FPIs pull out from auto, energy, bank stocks in 2018

NARAYANAN V Updated - November 20, 2018 at 08:47 PM.

Sell shares & bonds worth ₹1 lakh crore from Indian markets

Automobile, banks, oil & gas, construction materials and household-cum-personal products are the top five sectors in the equity market to witness maximum sell-off by foreign portfolio investors (FPIs) during the first 10 months of this calendar year.

According to sector-wise statistics available with the NSDL, between January and October, FPIs collectively made net sales of Indian equities and bonds worth ₹1,00,400 crore (includes ₹42,137 crore in equities and ₹58,153 crore of debt securities).

FPIs, who remained in sell-off mode for most part of the year barring January, March, July and August, made a two-year high single month net sales in October pushing markets into panic mode. They dumped Indian equities and bonds collectively worth ₹38,900 crore in October.

“Interest rate hikes by the US Fed, weakened Indian rupee against dollar, and lower than expected earnings of corporate India have not gone well with FPIs,” said Deepak Jasani, Head — Retail Research, HDFC Securities.

Equity market

In the equities segment, automobiles and auto components sector witnessed the highest sell-off at ₹17,300 crore, while bank shares took the second place with net sales of shares worth ₹15,200 crore. “FPIs have trimmed their positions in consumer discretionary sector (which includes consumer durables, FMCGs and automobile) that are highly valued compared to the expected slowing in growth rates,” Jasani said. He further added that expectations of a slowdown in growth rates in the auto sector due to various factors, including rising crude oil prices (and consequent fuel price rise), could have pushed FPIs to book profit in the auto sector.
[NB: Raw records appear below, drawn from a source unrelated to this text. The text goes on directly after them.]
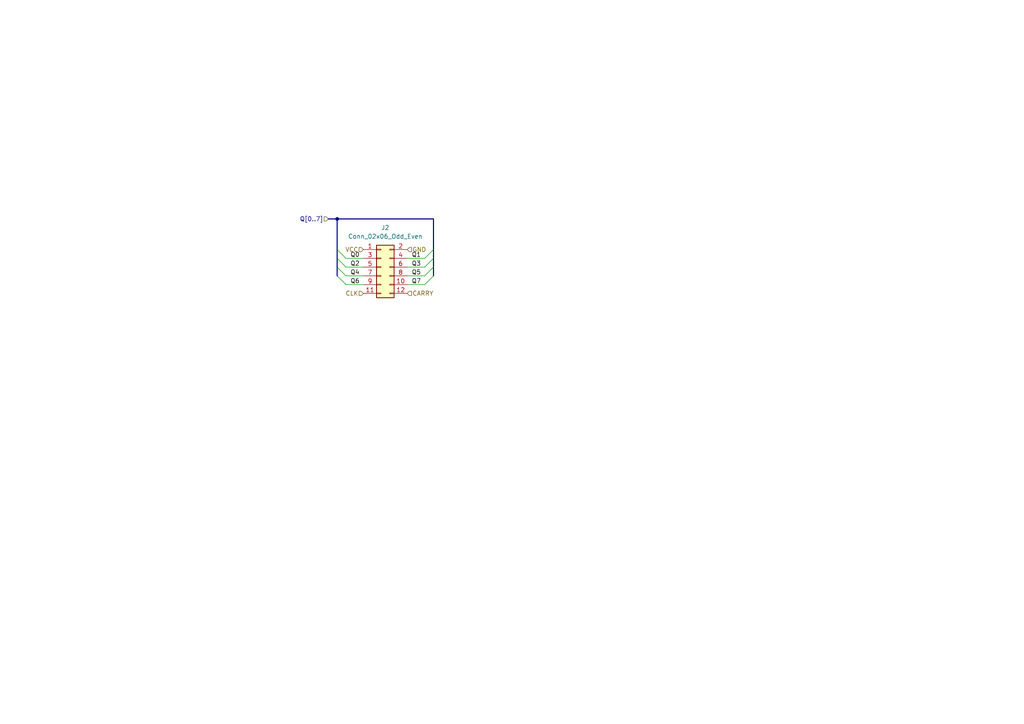
<source format=kicad_sch>
(kicad_sch (version 20211123) (generator eeschema)

  (uuid a11f069a-d320-4014-8619-2111f781b7bc)

  (paper "A4")

  

  (junction (at 97.79 63.5) (diameter 0) (color 0 0 0 0)
    (uuid ce437642-f0ee-49c9-91d3-17414d843f09)
  )

  (bus_entry (at 100.33 77.47) (size -2.54 -2.54)
    (stroke (width 0) (type default) (color 0 0 0 0))
    (uuid 14099875-1721-4339-aee1-790b35046fa5)
  )
  (bus_entry (at 100.33 82.55) (size -2.54 -2.54)
    (stroke (width 0) (type default) (color 0 0 0 0))
    (uuid 2ef1103f-aaf9-48b6-8fa4-f9e21e7199eb)
  )
  (bus_entry (at 100.33 80.01) (size -2.54 -2.54)
    (stroke (width 0) (type default) (color 0 0 0 0))
    (uuid 2ef1103f-aaf9-48b6-8fa4-f9e21e7199ec)
  )
  (bus_entry (at 123.19 74.93) (size 2.54 -2.54)
    (stroke (width 0) (type default) (color 0 0 0 0))
    (uuid 45135273-fa3b-4c46-8aee-e035ec45e6f6)
  )
  (bus_entry (at 100.33 74.93) (size -2.54 -2.54)
    (stroke (width 0) (type default) (color 0 0 0 0))
    (uuid 72c1e2e1-f052-401c-8749-231df0d9d3ce)
  )
  (bus_entry (at 123.19 80.01) (size 2.54 -2.54)
    (stroke (width 0) (type default) (color 0 0 0 0))
    (uuid a8fd9360-7021-4938-9627-635c89d1ac61)
  )
  (bus_entry (at 123.19 77.47) (size 2.54 -2.54)
    (stroke (width 0) (type default) (color 0 0 0 0))
    (uuid b0af3555-bbbd-4f35-815f-c78e4bc9b641)
  )
  (bus_entry (at 123.19 82.55) (size 2.54 -2.54)
    (stroke (width 0) (type default) (color 0 0 0 0))
    (uuid b28f5ba9-a5a5-4def-9633-990d5d68bac8)
  )

  (wire (pts (xy 100.33 82.55) (xy 105.41 82.55))
    (stroke (width 0) (type default) (color 0 0 0 0))
    (uuid 057e7f66-a594-47ce-8a35-84f2c7b715ac)
  )
  (bus (pts (xy 97.79 72.39) (xy 97.79 74.93))
    (stroke (width 0) (type default) (color 0 0 0 0))
    (uuid 0dba1ba0-1944-4311-a6a4-24bfc0d38547)
  )

  (wire (pts (xy 100.33 77.47) (xy 105.41 77.47))
    (stroke (width 0) (type default) (color 0 0 0 0))
    (uuid 106d9d73-ba6c-4a3b-8d1e-9882f17989ef)
  )
  (wire (pts (xy 118.11 80.01) (xy 123.19 80.01))
    (stroke (width 0) (type default) (color 0 0 0 0))
    (uuid 106faced-cddc-4de3-9c8c-9a887f33ecf6)
  )
  (bus (pts (xy 97.79 63.5) (xy 125.73 63.5))
    (stroke (width 0) (type default) (color 0 0 0 0))
    (uuid 22dc6840-dcd7-4937-b62f-4e529b994911)
  )
  (bus (pts (xy 125.73 77.47) (xy 125.73 80.01))
    (stroke (width 0) (type default) (color 0 0 0 0))
    (uuid 44e8efb4-8e87-4f77-9620-71a51ac1d38e)
  )
  (bus (pts (xy 125.73 72.39) (xy 125.73 74.93))
    (stroke (width 0) (type default) (color 0 0 0 0))
    (uuid 4b735115-fc36-4cda-8e34-fb99fbf67b20)
  )
  (bus (pts (xy 97.79 63.5) (xy 97.79 72.39))
    (stroke (width 0) (type default) (color 0 0 0 0))
    (uuid 5c2d977e-7c32-4d22-8cd8-15ab001f3c27)
  )
  (bus (pts (xy 97.79 77.47) (xy 97.79 80.01))
    (stroke (width 0) (type default) (color 0 0 0 0))
    (uuid 603841b5-5ac8-4c82-a43f-7cff1e987d9f)
  )

  (wire (pts (xy 118.11 77.47) (xy 123.19 77.47))
    (stroke (width 0) (type default) (color 0 0 0 0))
    (uuid 795bd817-b0d8-4ebf-b0ec-15a1d9ddc5c2)
  )
  (wire (pts (xy 100.33 74.93) (xy 105.41 74.93))
    (stroke (width 0) (type default) (color 0 0 0 0))
    (uuid 7b4c25a6-b12b-4db9-b050-0e79c15ac87a)
  )
  (wire (pts (xy 118.11 74.93) (xy 123.19 74.93))
    (stroke (width 0) (type default) (color 0 0 0 0))
    (uuid 9cc55722-358e-49dc-917c-66c441dd7839)
  )
  (bus (pts (xy 95.25 63.5) (xy 97.79 63.5))
    (stroke (width 0) (type default) (color 0 0 0 0))
    (uuid c60aaea7-7fee-4c45-b1f0-e61ce52fcdbf)
  )

  (wire (pts (xy 118.11 82.55) (xy 123.19 82.55))
    (stroke (width 0) (type default) (color 0 0 0 0))
    (uuid db0b68b9-a319-4efd-b467-1d4abff6e8d4)
  )
  (wire (pts (xy 100.33 80.01) (xy 105.41 80.01))
    (stroke (width 0) (type default) (color 0 0 0 0))
    (uuid ef713b1f-e932-4dfd-9600-29a56f689a7b)
  )
  (bus (pts (xy 125.73 63.5) (xy 125.73 72.39))
    (stroke (width 0) (type default) (color 0 0 0 0))
    (uuid f2a578d7-7538-456a-954a-efd843615bb9)
  )
  (bus (pts (xy 125.73 74.93) (xy 125.73 77.47))
    (stroke (width 0) (type default) (color 0 0 0 0))
    (uuid f47148cd-916e-4072-add3-6e18afbb9e15)
  )
  (bus (pts (xy 97.79 74.93) (xy 97.79 77.47))
    (stroke (width 0) (type default) (color 0 0 0 0))
    (uuid f508f604-6ea2-4dc3-bd51-0490308938e1)
  )

  (label "Q2" (at 101.6 77.47 0)
    (effects (font (size 1.27 1.27)) (justify left bottom))
    (uuid 01bead3d-afa3-491f-b047-521e20c150e5)
  )
  (label "Q0" (at 101.6 74.93 0)
    (effects (font (size 1.27 1.27)) (justify left bottom))
    (uuid 039dd84f-dde0-404b-b249-752195be21c6)
  )
  (label "Q3" (at 119.38 77.47 0)
    (effects (font (size 1.27 1.27)) (justify left bottom))
    (uuid 2ad4c1ac-87ed-46b1-b03c-2f48bf3f045e)
  )
  (label "Q4" (at 101.6 80.01 0)
    (effects (font (size 1.27 1.27)) (justify left bottom))
    (uuid 514633c5-fd63-4a77-88ac-19288995cd91)
  )
  (label "Q5" (at 119.38 80.01 0)
    (effects (font (size 1.27 1.27)) (justify left bottom))
    (uuid 962f1f6a-9e90-498f-ac6c-4fdffd99f54f)
  )
  (label "Q6" (at 101.6 82.55 0)
    (effects (font (size 1.27 1.27)) (justify left bottom))
    (uuid a4418f48-26cf-47b8-ab64-6cc7003ea41a)
  )
  (label "Q1" (at 119.38 74.93 0)
    (effects (font (size 1.27 1.27)) (justify left bottom))
    (uuid d4bbe392-2431-497b-81bd-d7c4bfc39e64)
  )
  (label "Q7" (at 119.38 82.55 0)
    (effects (font (size 1.27 1.27)) (justify left bottom))
    (uuid e589c8be-a8f2-4977-ac80-a855eff6e104)
  )

  (hierarchical_label "CARRY" (shape input) (at 118.11 85.09 0)
    (effects (font (size 1.27 1.27)) (justify left))
    (uuid 0c008bce-9f04-4f4e-9ce5-c857babed3a8)
  )
  (hierarchical_label "CLK" (shape input) (at 105.41 85.09 180)
    (effects (font (size 1.27 1.27)) (justify right))
    (uuid a7887d43-dfcb-41dc-ad7f-d7f964b00f87)
  )
  (hierarchical_label "VCC" (shape input) (at 105.41 72.39 180)
    (effects (font (size 1.27 1.27)) (justify right))
    (uuid a83362eb-9cfe-4327-9aa9-168d4b604516)
  )
  (hierarchical_label "Q[0..7]" (shape input) (at 95.25 63.5 180)
    (effects (font (size 1.27 1.27)) (justify right))
    (uuid c0c5b6ea-01b0-4ae4-853e-8283729b36c8)
  )
  (hierarchical_label "GND" (shape input) (at 118.11 72.39 0)
    (effects (font (size 1.27 1.27)) (justify left))
    (uuid dc70ab3c-7f04-4df4-a820-362e7f278b58)
  )

  (symbol (lib_id "Connector_Generic:Conn_02x06_Odd_Even") (at 110.49 77.47 0) (unit 1)
    (in_bom yes) (on_board yes) (fields_autoplaced)
    (uuid cb0da2cc-a572-497c-8182-da6b93d69d00)
    (property "Reference" "J2" (id 0) (at 111.76 66.04 0))
    (property "Value" "Conn_02x06_Odd_Even" (id 1) (at 111.76 68.58 0))
    (property "Footprint" "Connector_IDC:IDC-Header_2x06_P2.54mm_Vertical" (id 2) (at 110.49 77.47 0)
      (effects (font (size 1.27 1.27)) hide)
    )
    (property "Datasheet" "~" (id 3) (at 110.49 77.47 0)
      (effects (font (size 1.27 1.27)) hide)
    )
    (pin "1" (uuid b562dd21-1375-41fd-80e3-36c176f76a72))
    (pin "10" (uuid c9a09597-8cb3-46e0-9244-a402fbde09c4))
    (pin "11" (uuid 9e8757e7-2542-444b-ab3c-005fa5bd1891))
    (pin "12" (uuid 2b540b50-0949-4717-8403-ac7bb04b20df))
    (pin "2" (uuid 2f2fae38-89b6-4d3d-a185-ccc00993c109))
    (pin "3" (uuid 98a4aa06-b177-47e1-a139-d0b17ebcf665))
    (pin "4" (uuid ad312567-696f-4095-9bed-76b1d0423efc))
    (pin "5" (uuid b4b0e41d-c3bd-4708-bb81-7314c66dfd4f))
    (pin "6" (uuid 6a1f8c3c-b869-49a7-8e7a-d060ad595933))
    (pin "7" (uuid 58432e2d-636d-4116-a680-422ab37c9301))
    (pin "8" (uuid 251599ac-c7ff-41a4-8722-f15e4ab56d77))
    (pin "9" (uuid 1c69e56a-193f-4648-b99f-057fa1a39677))
  )
)

</source>
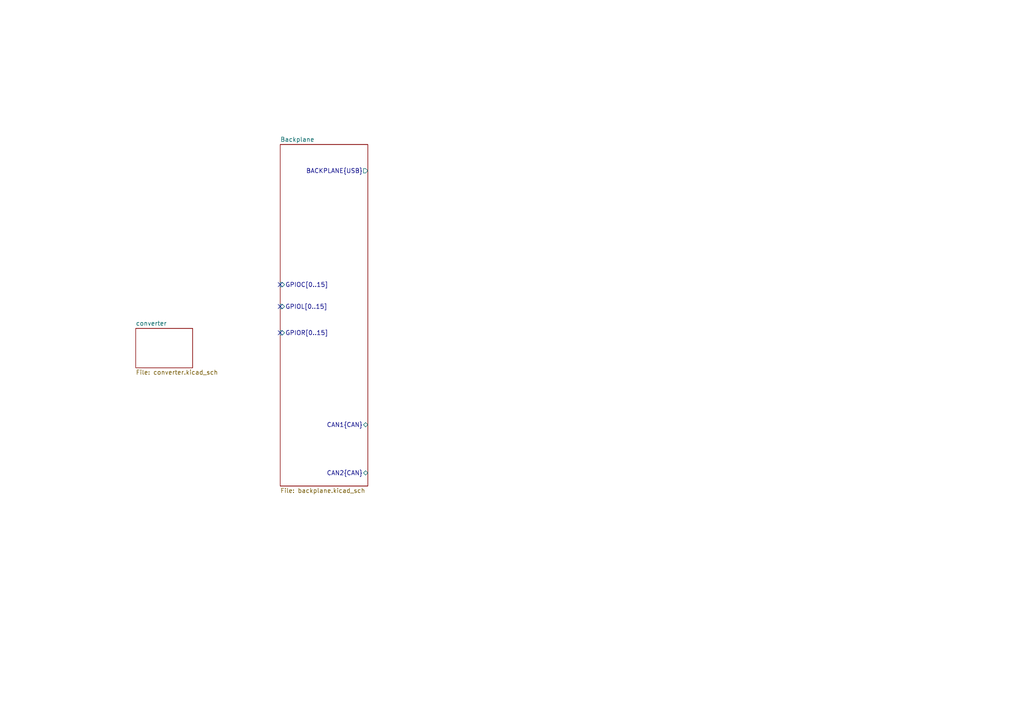
<source format=kicad_sch>
(kicad_sch
	(version 20231120)
	(generator "eeschema")
	(generator_version "8.0")
	(uuid "090a8e41-87a8-4fb1-998b-60a2c0dc4cee")
	(paper "A4")
	(title_block
		(title "ModuCard base module")
		(date "2025-02-18")
		(rev "1.0.0")
		(company "KoNaR")
		(comment 1 "Base project authors: Dominik Pluta, Artem Horiunov")
		(comment 2 "Project author: Maciej Chodowiec")
	)
	(lib_symbols)
	(bus_alias "CAN"
		(members "+" "-")
	)
	(no_connect
		(at 81.28 82.55)
		(uuid "225d1b4d-20a1-48d7-98fe-8709d91fa2b8")
	)
	(no_connect
		(at 81.28 88.9)
		(uuid "4102e771-06b2-46c5-8768-1c4b40e21eea")
	)
	(no_connect
		(at 81.28 96.52)
		(uuid "b3c7e6b3-59d6-467d-a4c3-b7bb1d57cd13")
	)
	(sheet
		(at 39.37 95.25)
		(size 16.51 11.43)
		(fields_autoplaced yes)
		(stroke
			(width 0.1524)
			(type solid)
		)
		(fill
			(color 0 0 0 0.0000)
		)
		(uuid "586b059c-8adb-4b5f-91ef-9fff6d0411fe")
		(property "Sheetname" "converter"
			(at 39.37 94.5384 0)
			(effects
				(font
					(size 1.27 1.27)
				)
				(justify left bottom)
			)
		)
		(property "Sheetfile" "converter.kicad_sch"
			(at 39.37 107.2646 0)
			(effects
				(font
					(size 1.27 1.27)
				)
				(justify left top)
			)
		)
		(instances
			(project "TPB"
				(path "/090a8e41-87a8-4fb1-998b-60a2c0dc4cee"
					(page "11")
				)
			)
		)
	)
	(sheet
		(at 81.28 41.91)
		(size 25.4 99.06)
		(fields_autoplaced yes)
		(stroke
			(width 0.1524)
			(type solid)
		)
		(fill
			(color 0 0 0 0.0000)
		)
		(uuid "ff3476d7-2f10-4f79-9864-988601c7ce1b")
		(property "Sheetname" "Backplane"
			(at 81.28 41.1984 0)
			(effects
				(font
					(size 1.27 1.27)
				)
				(justify left bottom)
			)
		)
		(property "Sheetfile" "backplane.kicad_sch"
			(at 81.28 141.5546 0)
			(effects
				(font
					(size 1.27 1.27)
				)
				(justify left top)
			)
		)
		(pin "GPIOC[0..15]" input
			(at 81.28 82.55 180)
			(effects
				(font
					(size 1.27 1.27)
				)
				(justify left)
			)
			(uuid "590059fb-ce6b-4594-a8d9-5ea16c12e994")
		)
		(pin "GPIOL[0..15]" input
			(at 81.28 88.9 180)
			(effects
				(font
					(size 1.27 1.27)
				)
				(justify left)
			)
			(uuid "1244bff8-cc00-45c3-ad70-38099735e42f")
		)
		(pin "GPIOR[0..15]" input
			(at 81.28 96.52 180)
			(effects
				(font
					(size 1.27 1.27)
				)
				(justify left)
			)
			(uuid "78f6447e-cc35-4bff-9181-e28e763cd973")
		)
		(pin "CAN1{CAN}" bidirectional
			(at 106.68 123.19 0)
			(effects
				(font
					(size 1.27 1.27)
				)
				(justify right)
			)
			(uuid "f5cc3410-a9f9-4327-97b1-b02ad5c607a0")
		)
		(pin "CAN2{CAN}" bidirectional
			(at 106.68 137.16 0)
			(effects
				(font
					(size 1.27 1.27)
				)
				(justify right)
			)
			(uuid "1bb521b1-9157-430e-bc39-7309cc0c519b")
		)
		(pin "BACKPLANE{USB}" output
			(at 106.68 49.53 0)
			(effects
				(font
					(size 1.27 1.27)
				)
				(justify right)
			)
			(uuid "de418b66-6533-4278-9c6e-995fea317169")
		)
		(instances
			(project "TPB"
				(path "/090a8e41-87a8-4fb1-998b-60a2c0dc4cee"
					(page "2")
				)
			)
		)
	)
	(sheet_instances
		(path "/"
			(page "1")
		)
	)
)

</source>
The other majors sectors that witnessed higher net sales include oil & gas (₹9,768 crore), construction material (₹6,984 crore) and household and personal products (₹4,557 crore).

Healthcare services and transportation figured in the buying list of FPIs as they made net purchase of equities worth ₹2,126 crore and ₹3,187 crore, respectively. Net purchases in the transportation sector include ₹1,496 crore worth of aviation shares and ₹2,543 crore worth of shares from marine and port services.

Debt market

On the debt side, sovereign bonds witnessed net sales of ₹39,700 crore, constituting 68 per cent of the total debt sales of ₹58,153 crore recorded for the 10-month period.

“FPIs increased exposure in Indian debt market from February 2017 onwards when the 10-year yield was around 6.5-6.9 per cent when they expected these rates to fall further and the Indian rupee to stay stable. However, in November 2017, the yields crossed 7 per cent and later in April 2018, the Indian rupee crossed 65 against the US dollar,” Jasani said. He added that these factors created panic among the FPIs as their dollar-denominated returns got impacted due to rising yields coupled with weakening Indian rupee.

With the 10-year yield currently at 7.75 per cent and the rupee against the greenback settling at 72 after weakening to 74.88, Jasani said there is no incentive for FPIs to stay invested in Indian debt market when interest rates are increasing in the US and the rupee outlook is uncertain.

The IL&FS crisis and the consequent liquidity crunch in the non-banking financial sector shocked foreign investors who made net sales in the debt markets to the tune of ₹20,000 crore in two months (September and October). Net sales from ‘Other Financial Services’ category (includes NBFCs) alone stood at ₹14,000 crore in the first 10 months of the year.

“FPIs panicked on the liquidity issue and credit rating scare such as IL&FS” Jasani said.

He added that, out of the total investment limit of ₹6 lakh crore, FPIs have already touched 76 per cent in corporate bonds and 74 per cent in government securities.